The good feelings start with the panel’s black level response. As we’d hoped, the use of a direct LED lighting system rather than an edge one leads to a killer combination of good black level depth and excellent light uniformity, with no sign of the sort of light pools or clouding you tend to get with edge LED technology on large screens.
These two facts immediately help dark scenes feel natural and immersive – especially as dark parts of the picture post calibration manage to retain good levels of shadow detail, avoiding the common hollow look caused by the way LCD technology has to take brightness out of dark scenes to deliver a convincing black level.
As noted in the setup section, we tended to leave the backlight set quite low when watching films in dark rooms to secure the best black levels. But then we’d expect to have to do the same with the majority of other LCD TVs too.
Crucially, though, reducing the backlight to boost black levels doesn’t stop the image from still looking punchy and dynamic, or bright scenes looking suitably radiant and eye-catching. This suggests that the native contrast performance of Sharp’s monster panel is really quite good.
While using a local dimming system might have improved the 90LE757’s black levels and dynamism, it’s also quite nice not to see any of the problems associated with local dimming – specifically haloing around bright objects. Such a flaw would have been very noticeable on a screen this large.
After only a little calibration we managed to get a nice colour performance out of the 90LE757 too. We did feel the limitation of the set’s 8-bit colour processing at times – most notably in a slightly ‘patchy’ look to some skin tones. But after removing a slight orange bias colours looked natural and engaging.
They’re surprisingly vibrant, too. Experience with some other super-sized TVs has shown brightness becoming quite severely compromised in the quest for enormity, especially given the current strict regulations on power consumption. But the 90LE757’s brightness is pretty potent, helping it make a very persuasive argument as to why a 90-inch TV is a better bet for your average household than a projector. After all, with the TV you don’t have to be watching in a perpetually dark room to enjoy a dynamic picture.
After a little work we also felt satisfied with the sharpness of the 90LE757’s HD images. The ‘work’ involved, specifically, was marginally reducing the default sharpness value so that images don’t look too noisy; making sure all DNR processing was completely turned off (as this can cause excessive smearing); and reducing the contrast setting.

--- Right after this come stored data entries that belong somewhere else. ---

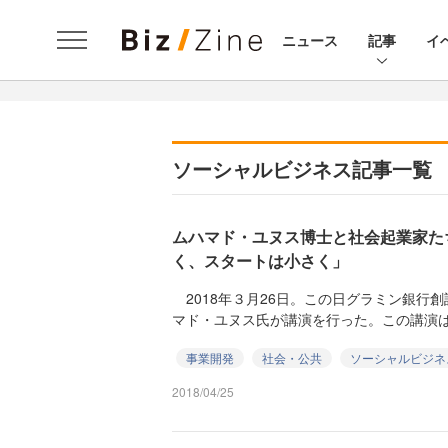
ニュース
記事
イ
ソーシャルビジネス記事一覧
ムハマド・ユヌス博士と社会起業家た
く、スタートは小さく」
2018年３月26日。この日グラミン銀行
マド・ユヌス氏が講演を行った。この講演は『
事業開発
社会・公共
ソーシャルビジネ
2018/04/25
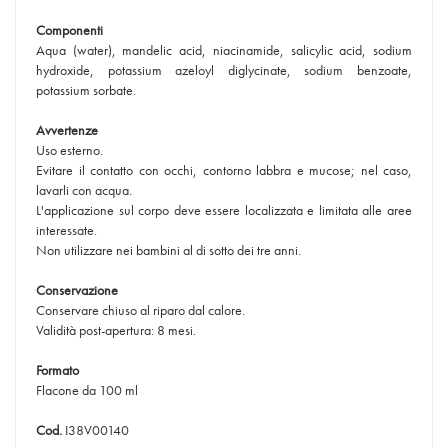
Componenti
Aqua (water), mandelic acid, niacinamide, salicylic acid, sodium
hydroxide, potassium azeloyl diglycinate, sodium benzoate,
potassium sorbate.
Avvertenze
Uso esterno.
Evitare il contatto con occhi, contorno labbra e mucose; nel caso,
lavarli con acqua.
L'applicazione sul corpo deve essere localizzata e limitata alle aree
interessate.
Non utilizzare nei bambini al di sotto dei tre anni.
Conservazione
Conservare chiuso al riparo dal calore.
Validità post-apertura: 8 mesi.
Formato
Flacone da 100 ml
Cod.
I38V00140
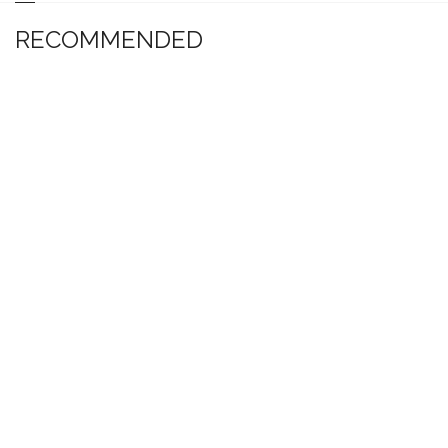
RECOMMENDED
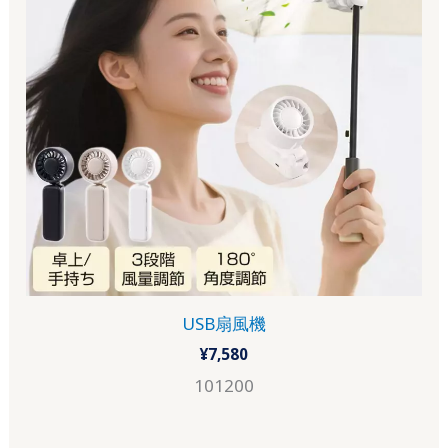
USB扇風機
¥
7,580
101200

We also tended to turn off the Motion Enhancement feature, as this could cause a little blurring at times as the processing struggles to keep up during camera pans. There’s also some haloing around fast moving objects with the motion processing on - an artefact that’s extra noticeable on a 90-inch screen.

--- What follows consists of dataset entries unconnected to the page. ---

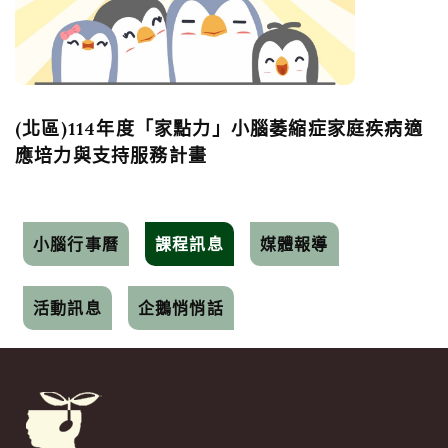
(北區)114年度「家點力」小腦萎縮症家庭疾病適
應培力與支持服務計畫
小腦行事曆
課程訊息
媒體報導
活動訊息
企鵝悄悄話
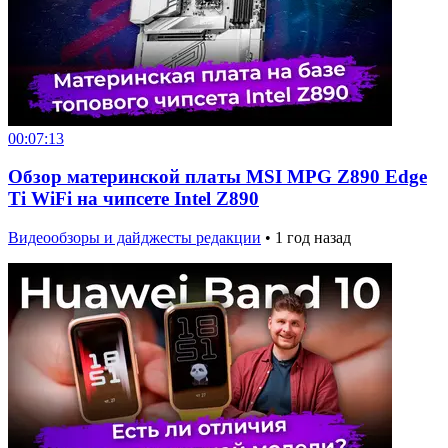
00:07:13
Обзор материнской платы MSI MPG Z890 Edge
Ti WiFi на чипсете Intel Z890
Видеообзоры и дайджесты редакции
•
1 год назад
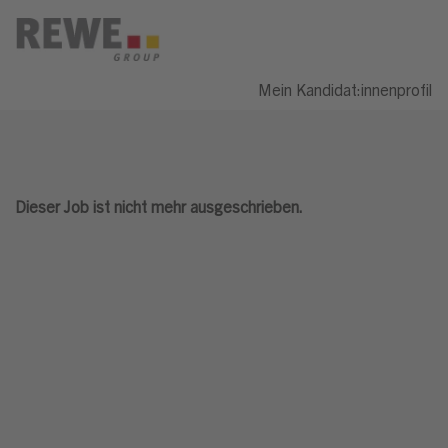
Mein Kandidat:innenprofil
Dieser Job ist nicht mehr ausgeschrieben.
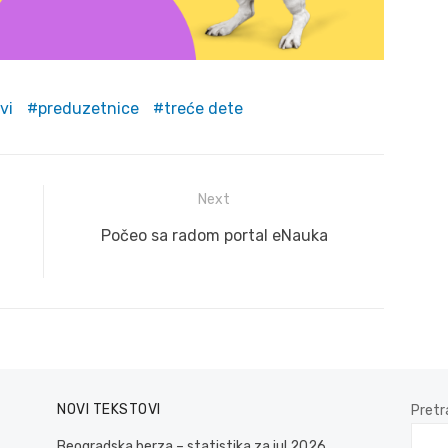
vi
preduzetnice
treće dete
Next
Next
Počeo sa radom portal eNauka
post:
NOVI TEKSTOVI
Pretr
Beogradska berza – statistika za jul 2026.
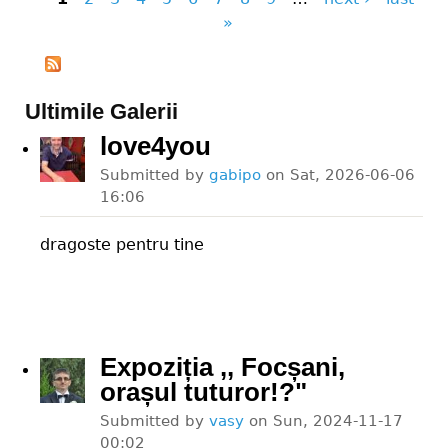
Pages
»
Ultimile Galerii
love4you
Submitted by
gabipo
on
Sat, 2026-06-06
16:06
dragoste pentru tine
Expoziția ,, Focșani,
orașul tuturor!?"
Submitted by
vasy
on
Sun, 2024-11-17
00:02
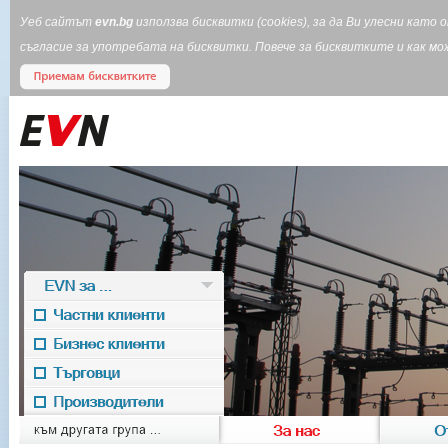
Уеб сайтът
evn.bg
използва бисквитки (cookies), за да Ви улесни кат
съгласие за употребата на бисквитки. Повече за бисквитките и как 
EVN за ...
Частни клиенти
Бизнес клиенти
Търговци
Производители
EVN for
към другата група ...
За нас
О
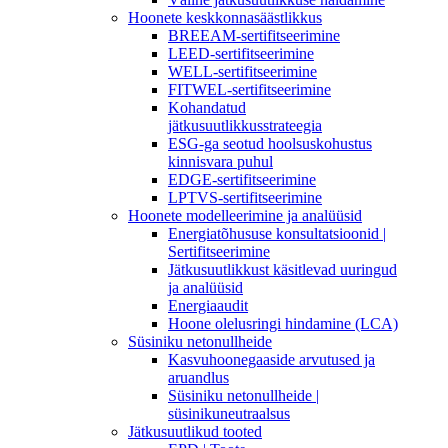
Hoonete keskkonnasäästlikkus
BREEAM-sertifitseerimine
LEED-sertifitseerimine
WELL-sertifitseerimine
FITWEL-sertifitseerimine
Kohandatud
jätkusuutlikkusstrateegia
ESG-ga seotud hoolsuskohustus
kinnisvara puhul
EDGE-sertifitseerimine
LPTVS-sertifitseerimine
Hoonete modelleerimine ja analüüsid
Energiatõhususe konsultatsioonid |
Sertifitseerimine
Jätkusuutlikkust käsitlevad uuringud
ja analüüsid
Energiaaudit
Hoone olelusringi hindamine (LCA)
Süsiniku netonullheide
Kasvuhoonegaaside arvutused ja
aruandlus
Süsiniku netonullheide |
süsinikuneutraalsus
Jätkusuutlikud tooted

With this in mind, it’s just as well that the screen’s native response time isn’t bad, enabling motion to look reasonably clean and crisp without the motion processing in play. Sure, there is some loss of resolution during fast motion, and a little judder too. But neither issue is excessive, and so they’re preferable to the processing artefacts the motion processing causes.
Other little negatives beyond those already mentioned are that black levels can become a little inconsistent if you’re watching from a wide angle and that 90in does seem pretty much the outside distance that HD can be stretched on a TV. Essentially the frailties in anything less than strong HD sources can become uncomfortably visible when shown on such an epic scale, and the lack of pixel density and sharpness versus the images you see on 4K/UHD screens is palpable.

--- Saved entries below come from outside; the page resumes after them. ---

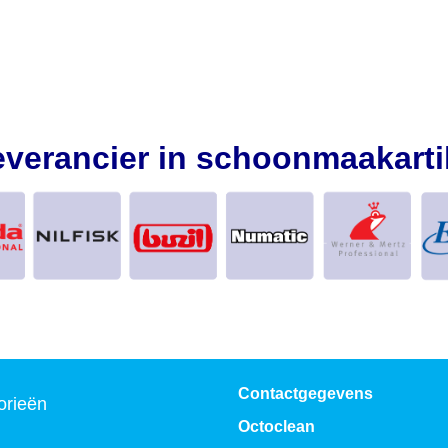
everancier in schoonmaakarti
Contactgegevens
orieën
Octoclean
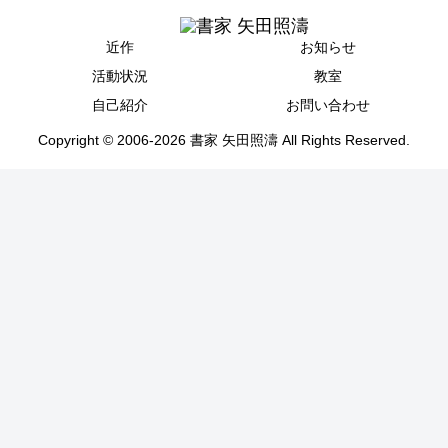
近作
お知らせ
活動状況
教室
自己紹介
お問い合わせ
Copyright © 2006-2026 書家 矢田照濤 All Rights Reserved.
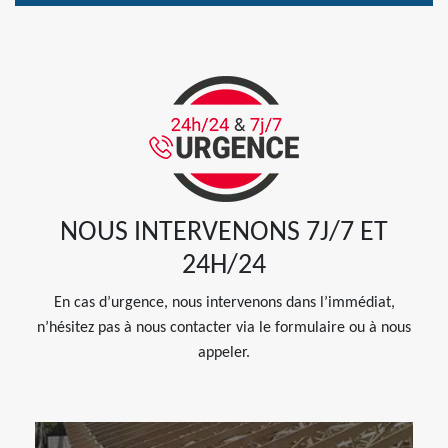
NOUS INTERVENONS 7J/7 ET
24H/24
En cas d’urgence, nous intervenons dans l’immédiat,
n’hésitez pas à nous contacter via le formulaire ou à nous
appeler.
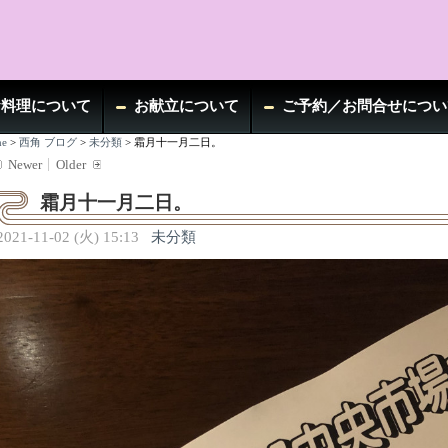
お料理について
お献立について
ご予約／お問合せについ
e
>
西角 ブログ
>
未分類
>
霜月十一月二日。
Newer
Older
霜月十一月二日。
2021-11-02 (火) 15:13
未分類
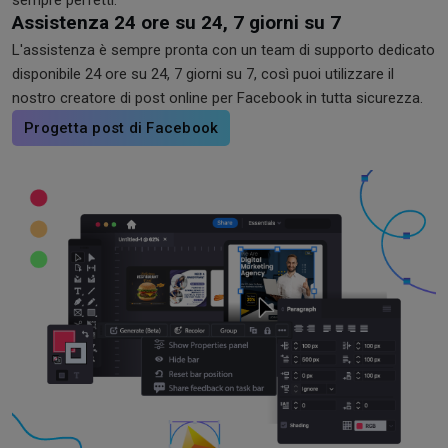
sempre perfetti.
Assistenza 24 ore su 24, 7 giorni su 7
L'assistenza è sempre pronta con un team di supporto dedicato
disponibile 24 ore su 24, 7 giorni su 7, così puoi utilizzare il
nostro creatore di post online per Facebook in tutta sicurezza.
Progetta post di Facebook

Though as noted in the introduction to this report, this latter point is arguably moot given the hefty price gap between the 90LE757 and big 4K screens.
We also occasionally spotted a little purple haloing around some objects when panning a video game landscape, but this doesn’t show up often enough to be a deal breaker.
We’ve been talking about HD pictures so far, and not surprisingly we weren’t exactly expecting much from the 90LE757’s standard definition pictures considering how far they’re being stretched. But you know, they’re really not that bad. Sharp’s upscaling proves surprisingly sound, adding enough detail to stop pictures looking excessively soft while also doing a good job of suppressing/removing source noise like MPEG blocking and mosquito fizzing.
Clearly anyone buying a 90-inch TV would be insane not to feed it as much good HD content as possible, but if occasionally standard def just can’t be avoided, then at least it’s not as nightmarish a sight as might have been expected.
Finally we really should make a point about the sheer impact of seeing good pictures on a 90-inch TV. Essentially it tips the balance from simply watching TV into the world of genuine home cinema. Spectacular.